**TASK BRIEF:**
Transcription of the full listing is required, character for character.

**DATA SUPPLIED:**
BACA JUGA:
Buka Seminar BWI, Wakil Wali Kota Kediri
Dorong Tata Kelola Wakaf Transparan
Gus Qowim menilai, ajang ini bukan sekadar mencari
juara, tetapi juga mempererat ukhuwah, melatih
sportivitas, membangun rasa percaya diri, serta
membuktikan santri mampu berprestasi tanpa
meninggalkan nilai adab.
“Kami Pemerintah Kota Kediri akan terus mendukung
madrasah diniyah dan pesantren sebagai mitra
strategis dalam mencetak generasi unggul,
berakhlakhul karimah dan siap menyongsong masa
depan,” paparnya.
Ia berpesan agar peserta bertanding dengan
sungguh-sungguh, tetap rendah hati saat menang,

**RESULT OF THIS TASK:**
BACA JUGA:
Buka Seminar BWI, Wakil Wali Kota Kediri
Dorong Tata Kelola Wakaf Transparan
Gus Qowim menilai, ajang ini bukan sekadar mencari
juara, tetapi juga mempererat ukhuwah, melatih
sportivitas, membangun rasa percaya diri, serta
membuktikan santri mampu berprestasi tanpa
meninggalkan nilai adab.
“Kami Pemerintah Kota Kediri akan terus mendukung
madrasah diniyah dan pesantren sebagai mitra
strategis dalam mencetak generasi unggul,
berakhlakhul karimah dan siap menyongsong masa
depan,” paparnya.
Ia berpesan agar peserta bertanding dengan
sungguh-sungguh, tetap rendah hati saat menang,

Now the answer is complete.